[What to do] Give the line containing "middle pip: (1515, 1319)" again, exactly, along with all later lines of the entries, through the last one.

+ + + + +

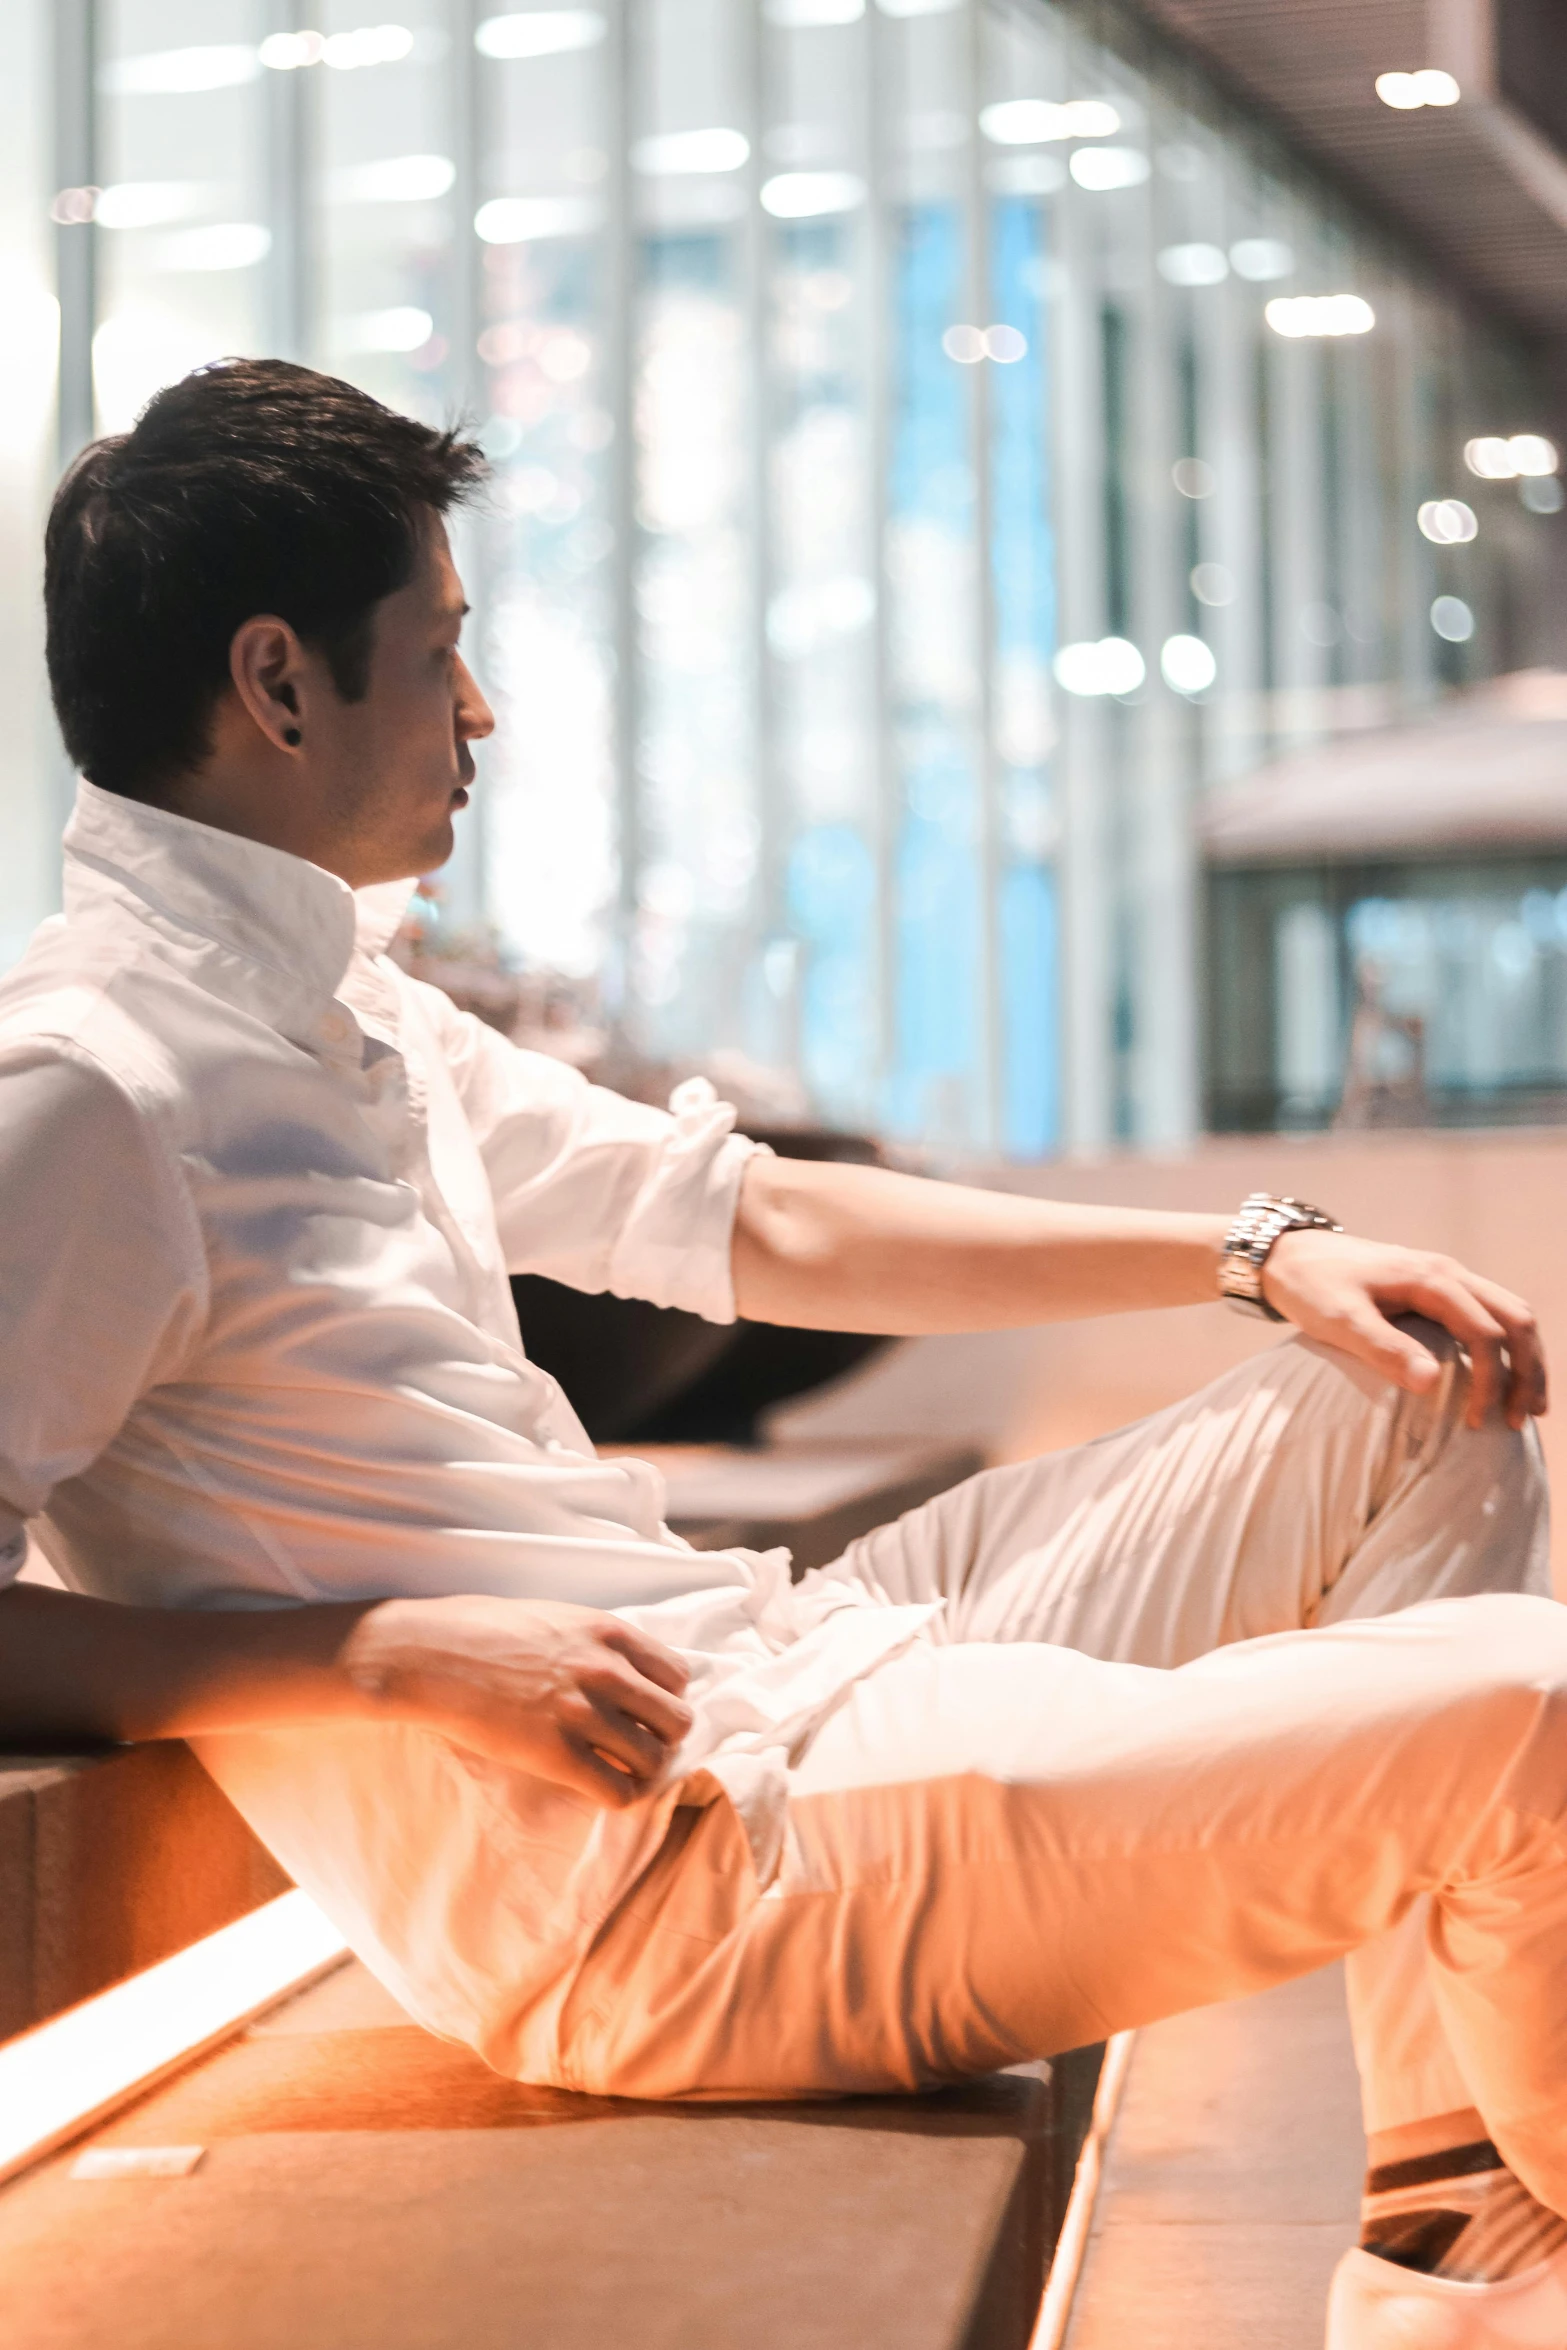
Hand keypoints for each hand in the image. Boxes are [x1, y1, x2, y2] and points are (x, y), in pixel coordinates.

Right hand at [343, 1595, 693, 1808]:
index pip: (677, 1674)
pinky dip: (619, 1796)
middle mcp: (607, 1671)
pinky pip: (619, 1791)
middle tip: (636, 1744)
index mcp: (608, 1632)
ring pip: (655, 1759)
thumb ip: (594, 1642)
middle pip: (677, 1720)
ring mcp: (583, 1713)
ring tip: (619, 1770)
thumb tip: (623, 1670)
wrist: (427, 1654)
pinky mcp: (557, 1754)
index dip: (665, 1697)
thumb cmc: (479, 1629)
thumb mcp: (553, 1616)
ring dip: (643, 1770)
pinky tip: (600, 1788)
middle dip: (663, 1737)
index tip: (645, 1710)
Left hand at [1262, 1229, 1546, 1430]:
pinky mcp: (1436, 1288)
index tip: (1475, 1423)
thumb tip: (1431, 1383)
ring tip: (1525, 1407)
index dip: (1490, 1381)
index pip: (1485, 1333)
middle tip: (1522, 1420)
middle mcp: (1449, 1272)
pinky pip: (1489, 1314)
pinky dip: (1506, 1347)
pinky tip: (1500, 1378)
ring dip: (1524, 1359)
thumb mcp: (1339, 1320)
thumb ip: (1383, 1348)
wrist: (1288, 1253)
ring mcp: (1446, 1277)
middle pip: (1515, 1319)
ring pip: (1509, 1314)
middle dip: (1527, 1371)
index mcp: (1431, 1279)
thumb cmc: (1310, 1286)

+ + + + +

[Task response]
middle pip: (1515, 1319)
ring pip: (1509, 1314)
middle dip: (1527, 1371)
index mcp: (1431, 1279)
thumb cmc: (1310, 1286)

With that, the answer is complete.